On other occasions, R-Studio will suggest restarting R Session as packages that need to be updated in use. You can do that but, in my experience, this could become a repetitive experience if one of the packages is used R Studio itself (so it starts it in a new session, realizes that it is in use, suggests to restart the session, etc.) My solution is to close _all_ R Studio windows and use R directly. For Windows, you can find it the Start Menu, just make sure that you are using the correct version. Then, I use `install.packages()` to install and update everything I need.
## Minimal setup of R-Studio
A big advantage of R-Studio is that it comes as a turn-key solution with reasonable default settings. However, there is one convinience feature that I strongly recommend turning off: automatic storing and saving of the workspace. Go to _Tool / Global Options..._ and in _General_ setting tab unselect "Restore .RData into workspace at startup" and set "Save workspace to .RData on exit:" to _Never_.
```{r software-workspace, echo=FALSE, out.width = "100%", fig.align = 'center'}
knitr::include_graphics("images/rstudio-do-not-restore-workspace.png")
```
The feature that you just turned off sounds great on paper: When it is enabled the entire workspace (state of the program) is saved and automatically restored when you start RStudio again. Very convenient, as you start off at the same state, with same loaded libraries and variables/tables/functions as you have left. However, in my experience, the price you pay is that you may no longer remember how did you get to that state, as it is common to try out things while writing and editing the analysis. This leaves libraries that are loaded (but not explicitly in the code), variables created or modified by hand (with no trace of this in the program), etc. So while things will continue to work on your computer, same notebook or code will fail on a different one. And debugging problems like these is one of the toughest cases taking me ages to solve every time I make a mistake like that. The price you pay is that all the computation must be repeated but the advantage of it is that it gives you another opportunity to check that analysis works as it should and your previous results were not a fluke.
## Minimal set of packages {-}
Please install the following packages:
* `tidyverse` : includes packages from data creation (`tibble`), reading (`readr`), wrangling (`dplyr`, `tidyr`), plotting (`ggplot2`). Plus type specific packages (`stringr` for strings, `forcats` for factors) and functional programming (`purrr`).
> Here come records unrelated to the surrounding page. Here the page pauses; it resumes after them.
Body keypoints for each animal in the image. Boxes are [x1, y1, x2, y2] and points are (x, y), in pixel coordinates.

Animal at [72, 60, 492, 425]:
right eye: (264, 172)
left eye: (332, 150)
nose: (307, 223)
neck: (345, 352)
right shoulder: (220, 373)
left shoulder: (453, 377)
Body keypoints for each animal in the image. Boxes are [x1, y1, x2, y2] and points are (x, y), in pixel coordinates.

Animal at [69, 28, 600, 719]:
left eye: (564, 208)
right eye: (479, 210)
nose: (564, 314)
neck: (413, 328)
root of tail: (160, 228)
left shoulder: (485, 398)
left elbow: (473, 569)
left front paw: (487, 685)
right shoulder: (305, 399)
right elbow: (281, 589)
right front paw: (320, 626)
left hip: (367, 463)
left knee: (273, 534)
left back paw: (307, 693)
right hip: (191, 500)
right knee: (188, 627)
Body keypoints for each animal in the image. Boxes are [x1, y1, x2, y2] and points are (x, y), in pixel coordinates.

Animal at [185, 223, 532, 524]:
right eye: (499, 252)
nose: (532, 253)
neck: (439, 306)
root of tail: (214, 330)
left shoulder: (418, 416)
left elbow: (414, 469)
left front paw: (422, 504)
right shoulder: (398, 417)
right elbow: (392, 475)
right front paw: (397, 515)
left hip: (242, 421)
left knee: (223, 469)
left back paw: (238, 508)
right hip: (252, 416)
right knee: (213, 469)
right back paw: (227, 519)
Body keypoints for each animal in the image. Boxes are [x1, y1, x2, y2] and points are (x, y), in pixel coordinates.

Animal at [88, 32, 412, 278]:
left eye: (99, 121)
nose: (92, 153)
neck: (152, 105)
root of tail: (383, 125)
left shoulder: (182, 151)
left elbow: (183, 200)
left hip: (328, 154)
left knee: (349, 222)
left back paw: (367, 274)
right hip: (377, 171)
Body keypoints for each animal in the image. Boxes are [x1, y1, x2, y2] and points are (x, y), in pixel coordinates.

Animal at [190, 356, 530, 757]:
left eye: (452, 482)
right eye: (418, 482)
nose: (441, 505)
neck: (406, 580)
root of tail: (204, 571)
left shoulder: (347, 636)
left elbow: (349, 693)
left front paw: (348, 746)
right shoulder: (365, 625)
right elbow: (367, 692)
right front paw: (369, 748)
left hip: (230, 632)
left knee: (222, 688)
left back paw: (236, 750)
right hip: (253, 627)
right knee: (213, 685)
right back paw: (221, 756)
* `rmarkdown` : package for working with RMarkdown notebooks, which will we use to create reproducible analysis.
* `fs` : file system utilities.
## Keeping R and packages up-to-date {- #installr}
R and packages are getting constantly improved, so it is a good idea to regularly update them. For packages, you can use _Tools / Check for Packages Updates..._ menu in R-Studio. On Windows, to update R and, optionally, packages, you can use [installr](https://www.r-project.org/nosvn/pandoc/installr.html) package that can install newest R (but it keeps old version!) optionally copying your entire library of packages, updating packages, etc. It is easy to use even in R itself, as it creates an extra menu to make interface simpler. For R-Studio itself, use _Help / Check for Updates_ menu and install a newer version, if it is available (it is generally a good idea to keep your R-Studio in the newest state).